If you encounter the OutOfMemoryError: CUDA out of memory
error message, consider the following troubleshooting steps:
-
Refresh GPU Connection:
- Try refreshing and reconnecting to the GPU. This can sometimes clear up any lingering memory issues.
-
Reduce Batch Size:
- Set the batch size to 1. This can significantly reduce memory requirements at the cost of potentially slower training.
-
Modify Model Output:
- Remove the computation of the neutral probability in the model.

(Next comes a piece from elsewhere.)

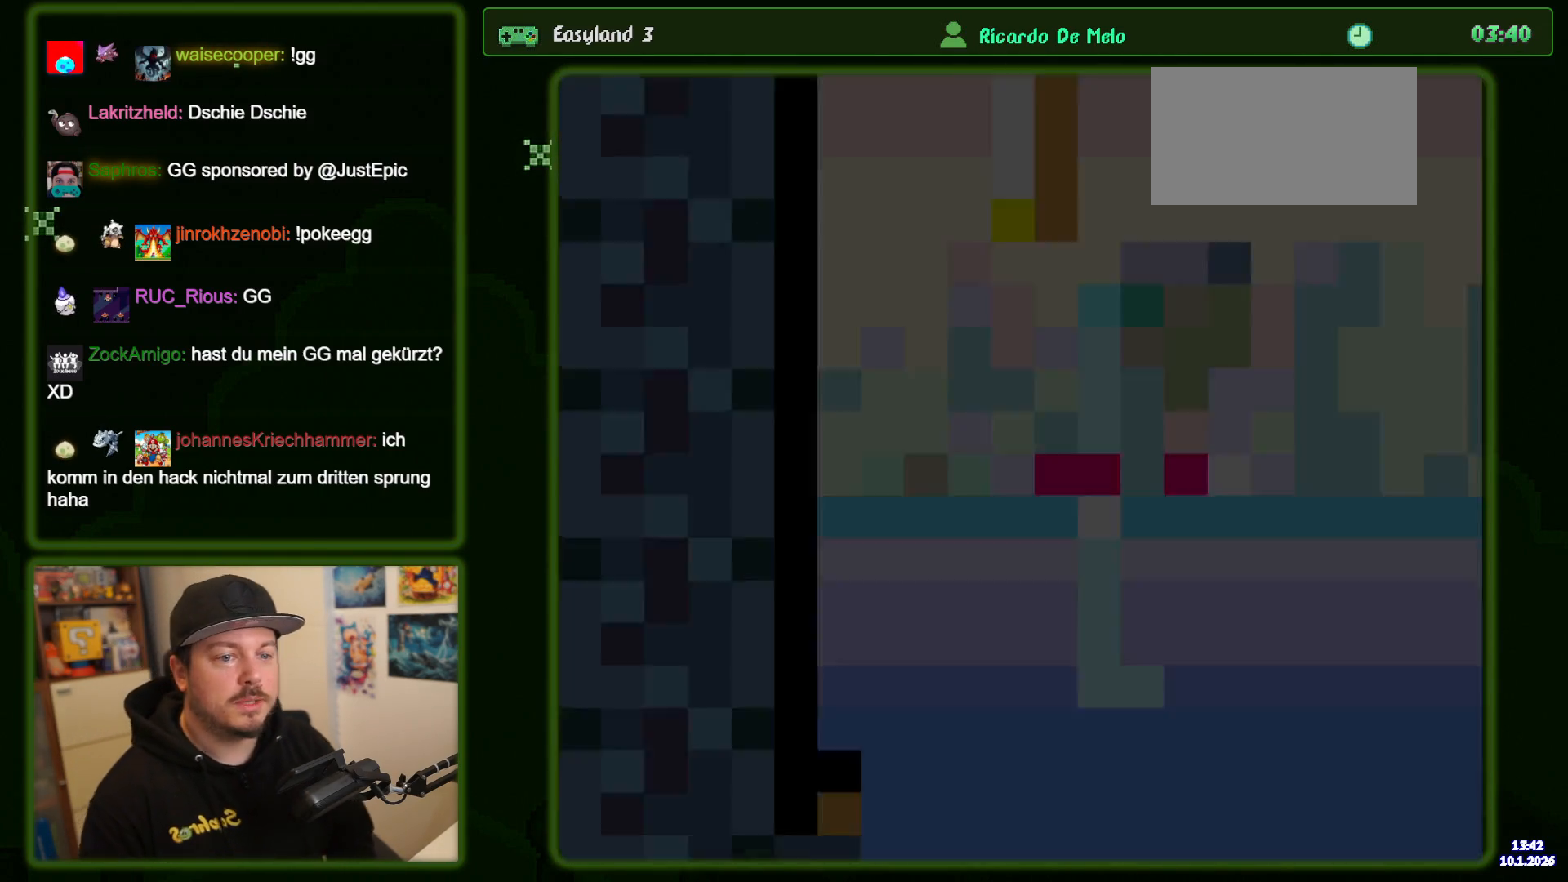
{"dt_ms": 500, "buttons": ["B", "Y"], "events": []}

This can save some memory as it reduces the size of the model's output.
-
Model Saving:
- Consider alternative methods for saving the best model state. Instead of using deep copy, which can be memory-intensive, look for lightweight solutions.
-
Upgrade GPU:
- If the above steps don't resolve the issue, consider switching to a GPU with more memory. This can be particularly helpful for large models or datasets.
-
Token Limitation:
- As seen in the
FeedbackDataset
class:The model has a token limit of 1024. If the 'doc' or hypothesis exceeds this token count, it will be truncated, leading to potential loss of information. This limitation arises from the underlying architecture of the model and its handling of token sequences.class FeedbackDataset(Dataset): # DataFrame def __init__(self, data): self.model_inputs = tokenizer(data['doc'].tolist(), data['feedback'].tolist(), max_length=1024, truncation='only_first', padding='max_length')
- As seen in the
-
Computational Complexity:
- The model is computationally intensive. As a result, the training process can be time-consuming, especially on datasets with large volumes or complexity. Additionally, the GPU usage during training and evaluation is considerably high, which can lead to memory-related issues if not managed properly.